A témoins, l’on se retrouve avec des familles, en zones urbaines modernisées et mondialisées, dont la progéniture ne dialogue plus en permanence comme à l’époque antérieure. L’on se retrouve avec des familles, dont les membres échangent plus avec des tierces personnes qu’avec ses parents, frères, sœurs, cousins, nièces, oncles présents dans le même cocon familial. Pire encore, l’on se retrouve avec des familles, dont les agents hyperconnectés sur la toile, sont, certes, dans un même îlot, mais qui sont éloignés les uns des autres parce que chacun reste arc-bouté sur son iPhone, sur son gadget androïde ou sur son ordinateur portable, dont il a du mal à se départir vu l’attrait perpétuel des réseaux sociaux en matinée, en journée et en soirée.
Sur ces entrefaites, le nouveau phénomène ambiant que représentent les réseaux sociaux participe, sans conteste, à la création des enfants de la société planétaire, à l’avènement des enfants de la mondialisation et à l’invasion des enfants des réseaux sociaux en interconnexion non plus avec l’en-groupe(groupe social d’appartenance), mais ils sont plutôt en interactivité avec le hors-groupe (groupe social de référence) constitué des pairs domiciliés autant à l’interne qu’à l’international sur la toile. Cette relance sociale avec le “village global”, pour emprunter la terminologie chère à Marshall Mc Luhan, Sociologue de la communication, contribue, en dépit des poches de conflictualisassions des rapports inter-individuels, à solidifier la dynamique affinitaire et sociétaire entre égo et alter, entre ici et ailleurs et entre soi et autrui. Ces médias sociaux fragilisant le lien familial aide alors à structurer l’altérité, la diversité et, parfois, la conflictualité entre soi et autrui.

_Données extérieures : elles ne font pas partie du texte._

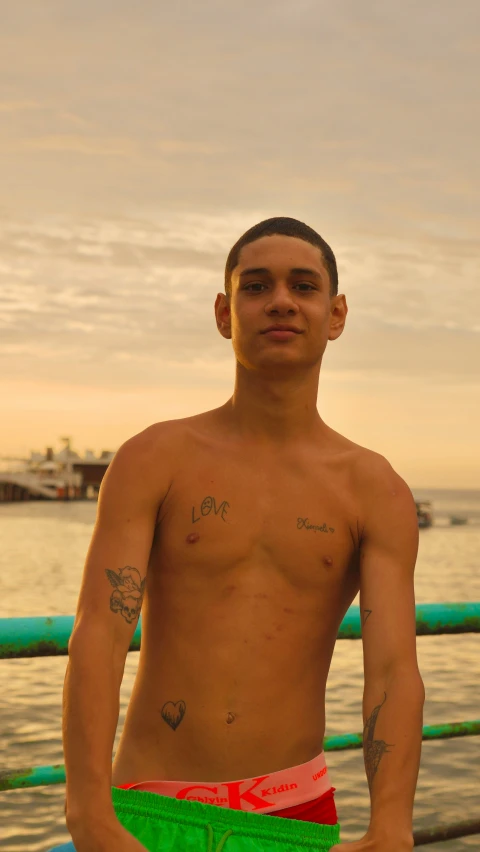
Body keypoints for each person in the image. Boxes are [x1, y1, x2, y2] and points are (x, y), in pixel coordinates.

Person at [49, 217, 425, 852]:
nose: (280, 300)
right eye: (257, 286)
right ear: (225, 313)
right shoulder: (156, 457)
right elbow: (100, 633)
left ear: (335, 315)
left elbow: (391, 669)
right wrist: (88, 811)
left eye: (303, 286)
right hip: (148, 806)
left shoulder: (373, 488)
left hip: (292, 812)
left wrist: (391, 824)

Au demeurant, eu égard à l’environnement de l’afflux des médias sociaux qui assiège le quotidien ambiant des Camerounais subjugués par ce nouveau “type idéal” vital, il apparaît, en référence à Georges Balandier, Anthropologue et Sociologue dynamiste, une incidence d’une “dynamique du dehors”(les réseaux sociaux) sur une “dynamique du dedans”(la vie familiale contemporaine). La société camerounaise actuelle ressemble, en réalité, à cet espace public où la culture du vivre-ensemble avec l’ailleurs ou, du moins, avec autrui a plus d’emprise sur la logique de l’être-ensemble avec ses proches de la cellule domestique.
A la faveur de l’ancrage des réseaux sociaux dans les “manières d’agir, de penser, de sentir” et de faire des citoyens du monde, le nouvel éthos du vivre-ensemble avec autrui et l’ailleurs s’est développé au détriment de l’être-ensemble avec ses composantes familiales. Ainsi sommes-nous, par corollaire, plus distants des nôtres dans les entités familiales que ceux qui n’en font pas partie intégrante parce qu’échangeant et pérorant avec eux perpétuellement dans le cyberespace. Ce nouvel habitus vital débouche, consciemment ou inconsciemment, sur l’effritement progressif des liens familiaux.